WORK ITEM. Pull every line that includes the word "vencedor" out of the data below and copy it.

(Dataset items)
+---+
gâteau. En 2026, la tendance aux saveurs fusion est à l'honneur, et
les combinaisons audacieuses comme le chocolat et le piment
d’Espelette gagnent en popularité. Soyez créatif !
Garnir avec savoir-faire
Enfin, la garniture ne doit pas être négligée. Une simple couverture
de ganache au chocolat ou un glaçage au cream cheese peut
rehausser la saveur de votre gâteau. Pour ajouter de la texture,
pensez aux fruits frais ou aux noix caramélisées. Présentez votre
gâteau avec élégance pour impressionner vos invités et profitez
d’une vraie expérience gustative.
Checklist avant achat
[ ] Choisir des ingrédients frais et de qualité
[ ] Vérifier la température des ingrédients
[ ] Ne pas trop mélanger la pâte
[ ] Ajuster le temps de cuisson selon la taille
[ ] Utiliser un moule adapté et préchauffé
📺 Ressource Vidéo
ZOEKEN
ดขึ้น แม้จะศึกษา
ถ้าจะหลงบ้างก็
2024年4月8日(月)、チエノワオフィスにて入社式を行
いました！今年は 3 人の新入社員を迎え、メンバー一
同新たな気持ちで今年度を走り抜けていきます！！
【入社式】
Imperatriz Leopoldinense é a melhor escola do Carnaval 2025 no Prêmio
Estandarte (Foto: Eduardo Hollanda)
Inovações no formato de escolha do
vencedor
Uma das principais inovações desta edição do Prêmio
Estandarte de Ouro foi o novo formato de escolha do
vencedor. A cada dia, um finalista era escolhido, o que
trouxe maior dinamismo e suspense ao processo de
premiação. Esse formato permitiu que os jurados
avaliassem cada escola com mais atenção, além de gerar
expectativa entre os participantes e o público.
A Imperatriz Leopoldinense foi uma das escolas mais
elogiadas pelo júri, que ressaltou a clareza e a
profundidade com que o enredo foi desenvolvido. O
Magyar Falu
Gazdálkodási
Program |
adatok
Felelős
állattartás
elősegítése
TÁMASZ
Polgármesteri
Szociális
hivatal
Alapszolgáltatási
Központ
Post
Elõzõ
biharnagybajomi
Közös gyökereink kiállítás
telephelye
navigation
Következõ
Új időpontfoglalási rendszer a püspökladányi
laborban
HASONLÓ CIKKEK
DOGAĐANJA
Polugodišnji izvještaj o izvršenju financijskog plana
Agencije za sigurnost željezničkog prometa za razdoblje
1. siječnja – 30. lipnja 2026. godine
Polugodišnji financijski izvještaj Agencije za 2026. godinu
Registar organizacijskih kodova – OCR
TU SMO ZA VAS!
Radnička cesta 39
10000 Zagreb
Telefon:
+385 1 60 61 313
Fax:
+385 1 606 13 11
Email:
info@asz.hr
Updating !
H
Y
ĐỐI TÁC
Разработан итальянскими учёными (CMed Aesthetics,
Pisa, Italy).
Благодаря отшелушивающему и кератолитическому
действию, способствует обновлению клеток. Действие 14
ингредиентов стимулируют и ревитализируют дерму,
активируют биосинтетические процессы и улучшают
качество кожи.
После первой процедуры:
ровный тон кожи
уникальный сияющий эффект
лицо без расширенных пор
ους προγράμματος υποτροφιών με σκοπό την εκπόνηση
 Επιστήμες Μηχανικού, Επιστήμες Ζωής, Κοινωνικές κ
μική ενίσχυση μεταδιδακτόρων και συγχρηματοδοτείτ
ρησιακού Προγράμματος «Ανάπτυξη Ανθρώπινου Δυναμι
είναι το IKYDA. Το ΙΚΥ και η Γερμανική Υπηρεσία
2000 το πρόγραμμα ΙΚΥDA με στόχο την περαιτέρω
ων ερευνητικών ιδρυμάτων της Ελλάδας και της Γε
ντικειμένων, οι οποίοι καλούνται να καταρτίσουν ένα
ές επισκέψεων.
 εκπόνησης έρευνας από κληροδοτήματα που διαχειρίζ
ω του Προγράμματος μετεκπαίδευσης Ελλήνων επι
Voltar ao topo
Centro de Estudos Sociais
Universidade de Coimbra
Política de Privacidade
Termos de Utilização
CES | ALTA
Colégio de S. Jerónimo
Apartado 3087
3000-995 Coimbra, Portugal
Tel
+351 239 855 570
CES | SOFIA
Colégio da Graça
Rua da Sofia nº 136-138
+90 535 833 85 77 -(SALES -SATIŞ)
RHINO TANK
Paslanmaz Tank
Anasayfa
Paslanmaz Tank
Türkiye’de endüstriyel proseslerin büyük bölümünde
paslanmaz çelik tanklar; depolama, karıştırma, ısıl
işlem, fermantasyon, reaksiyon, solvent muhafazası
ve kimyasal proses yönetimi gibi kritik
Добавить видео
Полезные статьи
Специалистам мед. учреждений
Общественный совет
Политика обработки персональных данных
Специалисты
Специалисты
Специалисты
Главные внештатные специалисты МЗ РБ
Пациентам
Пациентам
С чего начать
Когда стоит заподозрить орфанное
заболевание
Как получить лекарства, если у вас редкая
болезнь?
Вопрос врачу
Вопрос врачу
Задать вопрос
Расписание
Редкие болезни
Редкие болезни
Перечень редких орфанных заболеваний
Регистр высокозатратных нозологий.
+---+
REPLY TO THE TASK.
vencedor
vencedor. A cada dia, um finalista era escolhido, o que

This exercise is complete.